Cerinthus we have the least biographical information on.  But he seems to be the only one of those three old enough for his life to have overlapped with the Apostolic era, since there is a legend about John fleeing a bath house he entered.  However I know of nothing linking him to Rome or Italy.

Valentinus lived from about 100-160 AD.  Valentinus was a candidate for the office of Bishop of Rome in 136 AD but lost out and then founded his own sect.  Reportedly he said his mentor was a Thaudes (not identified with anyone who has a similar name in The Bible) who claimed to be a student of Paul.  It might be he was being deceptive and was really a successor of Simon.

Question is if a man such as him could be a candidate and the competition wasn't that far off, could those who did became Bishops of Rome in this era really be much better?  The man who won out was Hyginus, who supposedly decreed that all churches be "consecrated" (not sure what he could have meant as there were no church buildings yet, possible he didn't really say this but it was attributed to him later).  The Liber Pontificalis also relates that he organized the hierarchy and established the order of ecclesiastical precedence.  He is also said to have been buried on Vatican Hill.

Where might Simon's ideas have come from?  Well he was a Samaritan.

The religion of Jeroboam was never a non Yahwhitic religion.  Ahab and Jezebel worshiped Baal but they were distinct from the usual religion of Jeroboam.  Jehoram and Jehu both continued the sins of Jeorboam and had Yahweh theophoric names.

Jeroboam erected two Idols that were Bull or Calf animals at Dan and Bethel.  Probably modeled after the Golden Calf from Exodus, who was identified by the people with the God who delivered them out of Egypt.  He worshiped Yahweh just in an idolatrous form.  He created a new Feast a month after Tabernacles.  And he created a non Levite Presithood, the Levites all went to Judah after he started his Idolatry.

After the Northern Kingdom was deported, many people from Mesopotamia were settled in the lands around Samaria and Shechem, and they brought their native Babylonian Idols with them.  Then a descendant of Jeroboam's priesthood was brought to them who restored the religion of Jeroboam.

Now the Samaritan community today does not have these idolatrous practices anymore, while still unbelievers from a Christian POV they have become a strictly Mosiac religion.  How did that happen?  Well Josiah destroying the Idol at Bethel no doubt helped, if you've studied Spiritual Warfare you know that Idols do develop demonic power over time from receiving worship that further draws people to them.  The reason they have an Aaronic Priesthood now is because as Josephus records in the time of Alexander The Great a brother of the current High Priest in Jerusalem married the daughter of the gentile Governor of Samaria and with Alexander's support built his own Temple on Mt Gerizim.

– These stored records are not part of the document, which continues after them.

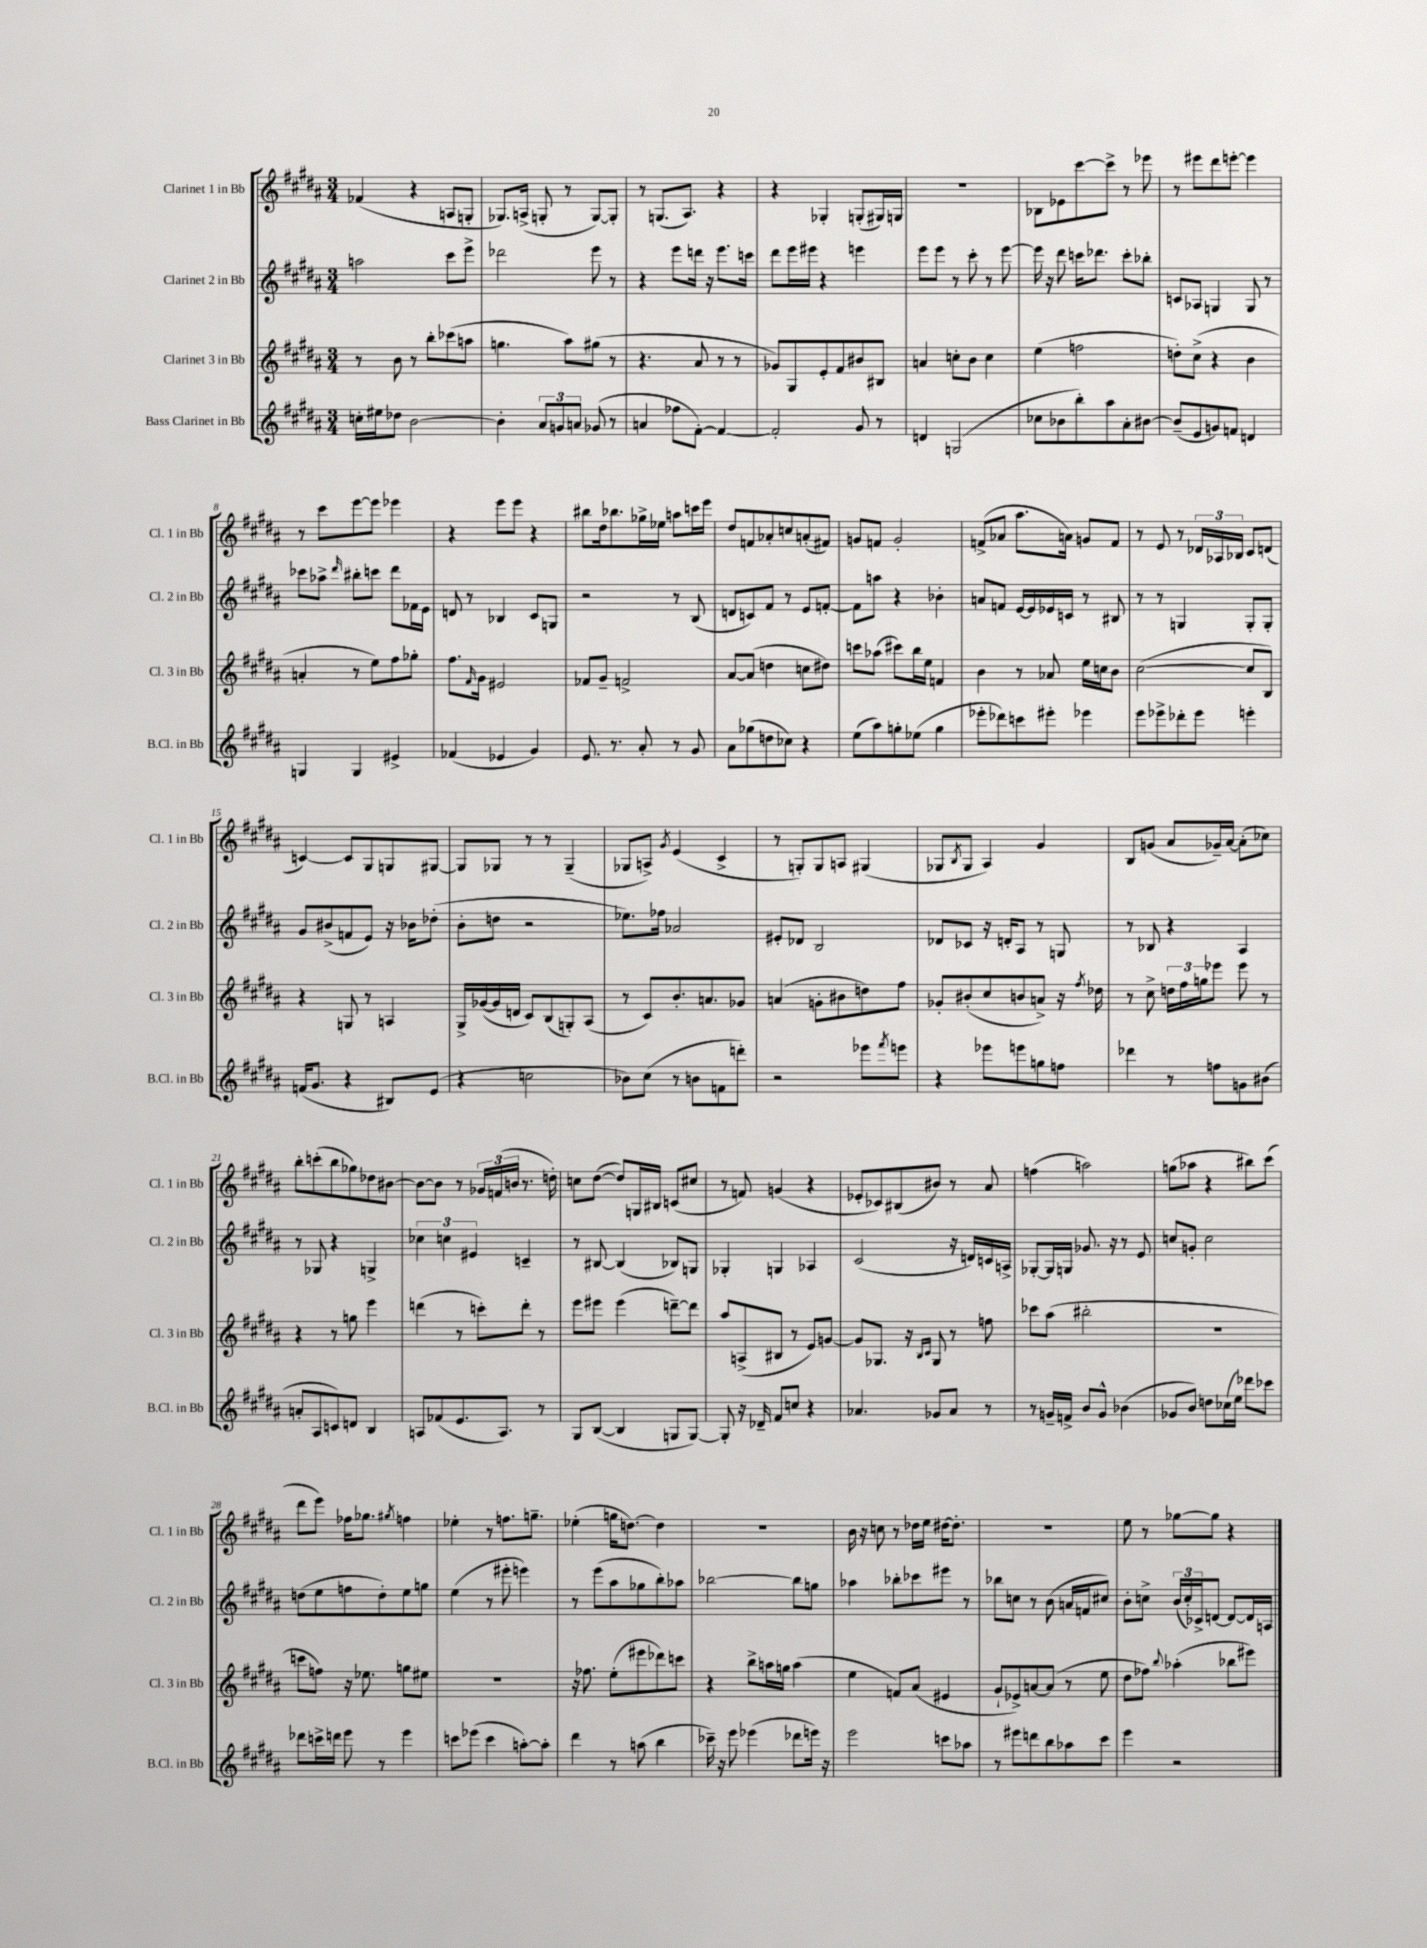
<<
\new StaffGroup <<
\new Staff = "s0" \with { instrumentName = "Clarinet 1 in Bb" shortInstrumentName = "Cl. 1 in Bb" } {
    \clef treble \key b \major \numericTimeSignature \time 3/4
    fes'4( r4 a8 g8-. |
    ges8.) a16->( g8-. r8 g8~) g8-. |
    r8 g8.( ais8.) r4 |
    r4 ges4-. g8-.( gis16) g16 |
    R2. |
    bes8 ees'8 cis'''8~ cis'''8-> r8 ees'''8 |
    r8 eis'''8 dis'''8 e'''8~-. e'''4 |
    r8 cis'''8 e'''8~ e'''8 ees'''4 |
    r4 e'''8 e'''8 r4 |
    bis''8 dis''16 bes''8. ges''16-> ees''16 a''8 c'''16 e'''16 |
    dis''8 f'8 aes'8-. c''8 a'8-.( fis'8) |
    g'8 f'8 g'2-. |
    f'8->( aes'8 ais''8. a'16) g'8 f'8 |
    r8 e'8 r8 \tuplet 3/2 { des'16 aes16 bes16 } cis'8 d'8( |
    c'4~) c'8 gis8 g8 gis8~ |
    gis8 ges8 r8 r8 ges4--( |
    ges8 a8->) \acciaccatura { gis'8 } e'4( cis'4-> |
    r8 g8-.) g8 a8 gis4( |
    ges8 \acciaccatura { b8 } ges8 ais4) gis'4 |
    b8 g'8( ais'8 ges'16--) ais'16~ ais'8-.( ces''8) |
    b''8-. c'''8-.( b''8 ges''8) des''8 bis'8~ |
    bis'8~ bis'8 r8 \tuplet 3/2 { ges'16 f'16( b'16 } r8. d''16-.) |
    c''8 dis''8~( dis''8) g16 bis16 c'8( cis''8 |
    r8 f'8) g'4( r4 |
    ees'8-. ces'8) bis8( bis'8) r8 ais'8 |
    f''4( a''2) |
    g''8( aes''8 r4 bis''8) cis'''8( |
    dis'''8 e'''8) fes''16 ges''8. \acciaccatura { gis''8 } f''4 |
    ees''4-. r8 f''8. g''8.-- |
    ees''4-.( g''16 d''8.~) d''4 |
    R2. |
    b'16 r16 c''8 r8 des''16 e''16 dis''16~ dis''8.-. |
    R2. |
    e''8 r8 ges''8~ ges''8 r4 \bar "|." |
}
\new Staff = "s1" \with { instrumentName = "Clarinet 2 in Bb" shortInstrumentName = "Cl. 2 in Bb" } {
    \clef treble \key b \major \numericTimeSignature \time 3/4
    a''2 cis'''8 e'''8-> |
    des'''2 e'''8 r8 |
    r4 e'''8 d'''16 r16 e'''8. c'''16 |
    dis'''8 e'''16 eis'''16 r4 e'''4 |
    e'''8 e'''8 r8 cis'''8-. r8 e'''8~ |
    e'''16 r16 dis'''8 c'''16 des'''8. c'''8-. bes''8-. |
    c'8 aes8 g4 g8 r8 |
    ces'''8 aes''8-> \grace { dis'''16 } bis''8-. c'''8 dis'''8 fes'16 e'16 |
    d'8 r8 bes4 cis'8 g8 |
    r2 r8 b8( |
    d'8 c'8) fis'8 r8 e'8 f'8~-. |
    f'8 a''8 r4 bes'4-. |
    a'8 f'8 e'16~ e'16 ees'16 c'16 r8 bis8 |
    r8 r8 g4 g8-. g8-. |
    gis'8 bis'8->( f'8 e'8) r16 bes'16 des''8-.( |
    b'8-. d''8 r2 |
    ees''8.) fes''16 aes'2 |
    eis'8-. des'8 b2 |
    des'8 ces'8 r16 d'16-. ais8 r8 g8 |
    r8 bes8 r4 ais4 |
    r8 ges8 r4 g4-> |
    \tuplet 3/2 { ces''4 c''4 eis'4 } c'4-- |
    r8 bis8~ bis4( bes8) g8 |
    ges4-. g4 aes4 |
    cis'2( r16 d'16) c'16 a16-> |
    ges8~-. ges16 g16 ges'8. r16 r8 e'8 |
    c''8 g'8-. c''2 |
    d''8( e''8 f''8 d''8-.) e''8 g''8 |
    e''4( r8 eis'''8-. e'''4) |
    r8 e'''8( ais''8 ges''8 b''8-.) aes''8 |
    bes''2~ bes''8 g''8 |
    aes''4 bes''8-. ces'''8 eis'''8 r8 |
    bes''8 c''8 r8 b'8( a'16 f'16 cis''8) |
    b'8-. c''8-> \tuplet 3/2 { b'16( c''16-.) ces'16-> } d'8~ d'8~ d'16 a16 \bar "|." |
}
\new Staff = "s2" \with { instrumentName = "Clarinet 3 in Bb" shortInstrumentName = "Cl. 3 in Bb" } {
    \clef treble \key b \major \numericTimeSignature \time 3/4
    r8 b'8 r8 b''8-. ces'''8( a''8 |
    g''4. ais''8) gis''8( r8 |
    r4. ais'8 r8 r8 |
    ges'8) gis8 e'8-. fis'8 bis'8 bis8 |
    a'4 c''8-. b'8 c''4 |
    e''4( f''2 |
    d''8-.) cis''8->( r4 b'4 |
    a'4-. r8 e''8) fis''8 ges''8-. |
    fis''8. \grace { fis'16 } gis'16 eis'2 |
    fes'8 gis'8-- f'2-> |
    ais'8~ ais'8( d''4 c''8 dis''8) |
    c'''8 aes''8( cis'''8) b''16 e''16 f'4 |
    b'4 r8 aes'8 e''16 c''16 b'8 |
    cis''2~( cis''8 b8) |
    r4 g8 r8 a4 |
    gis16-> ges'16~( ges'16 d'16 cis'8) b8( g8-.) ais8( |
    r8 cis'8) b'8.-. a'8. ges'8 |
    a'4( g'8-. bis'8 d''8) fis''8 |
    ges'8-. bis'8-.( cis''8 b'8 a'8->) r16 \acciaccatura { fis''8 } des''16 |
    r8 cis''8-> \tuplet 3/2 { d''16 fis''16 g''16 } ees'''8 ees'''8 r8 |
    r4 r8 g''8 e'''4 |
    d'''4( r8 c'''8-.) d'''8-. r8 |
    e'''8 eis'''8 eis'''4( d'''8~--) d'''8 |
    ais''8 a8->( bis8 r8 e'8) g'8~ |
    g'8 ges8. r16 \grace { b16 cis'16 } ges8 r8 f''8 |
    ces'''8 ais''8( bis''2-. |
    R2. |
    c'''8 f''8) r16 ees''8. g''8 eis''8 |
    R2. |
    r16 fes''8. e''8-.( eis'''8 des'''8) c'''8 |
    r4 b''8-> a''16 g''16 a''4( |
    e''4 f'8) ais'8( eis'4 |
    gis'8-! ees'8->) a'8~ a'8( r8 e''8 |
    dis''8 fes''8) \appoggiatura { b''8 } aes''4-.( bes''8 eis'''8) \bar "|." |
}
\new Staff = "s3" \with { instrumentName = "Bass Clarinet in Bb" shortInstrumentName = "B.Cl. in Bb" } {
    \clef treble \key b \major \numericTimeSignature \time 3/4
    c''16-. eis''16 des''8 b'2~ |
    b'4-. \tuplet 3/2 { ais'8 g'8 a'8 } ges'8( r8 |
    a'4 fes''8 fis'8~-.) fis'4~ |
    fis'2-. gis'8 r8 |
    d'4 g2( |
    ces''8 bes'8 b''8-.) ais''8 ais'8-. bis'8~ |
    bis'8--( e'8 g'8) f'8 d'4 |
    g4 g4 eis'4-> |
    fes'4( ees'4 gis'4) |
    e'8. r8. ais'8-. r8 gis'8 |
    ais'8 ges''8( d''8 ces''8) r4 |
    e''8( ais''8) g''8-. ees''8( g''4 |
    ees'''8-. des'''8) c'''8 eis'''8-. ees'''4 |
    e'''8 ees'''8-> des'''8-. ees'''8 e'''4-. |
    f'16( gis'8. r4 bis8) e'8( |
    r4 c''2 |
    bes'8) cis''8( r8 b'8 f'8 d'''8-.) |
    r2 ees'''8 \acciaccatura { fis'''8 } e'''8 |
    r4 ees'''8 e'''8 g''8 f''8 |
    des'''4 r8 f''8 g'8 bis'8( |
    a'8-. ais8 c'8) d'8 b4 |
    a8 fes'8( e'8. a8.) r8 |
    gis8 b8~( b4 g8 g8~) |
    g8-. r16 des'16-- fis'8 c''8 r4 |
    aes'4. ges'8 aes'8 r8 |
    r8 g'16-- f'16-> b'8 g'8-^ bes'4( |
    ges'8 b'8) d''8 ces''16( e''16) des'''8 ces'''8 |
    des'''8 c'''16-> d'''16 e'''8 r8 e'''4 |
    c'''8 ees'''8( c'''4 a''8~-.) a''8-. |
    dis'''4 r8 a''8( b''4 |
    ces'''16--) r16 e'''8 ees'''4( des'''8 e'''16) r16 |
    e'''2 c'''8 aes''8 |
    r8 eis'''8 d'''8 b''8 aes''8 cis'''8 |
    e'''4 r2 \bar "|." |
}
>>
>>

Some heretical sects did pop up among them however.  The Dositheans are speculated to have had Gnostic elements.  The Samaritan Chronicler Abu al-Fath says their founder Dositheos lived before the time of Alexander The Great, while others make him a contemporary of Ptolemy IV.  But many Christians traditions about him developed confusing and contradictory connections to Simon Magus.  Dositheos is not mentioned by Justin.

Hadrian also refereed to Samaritans falling into Idolatry in Alexandria.  Alexandria's Samaritan population like it's Jewish one goes back to it's founding.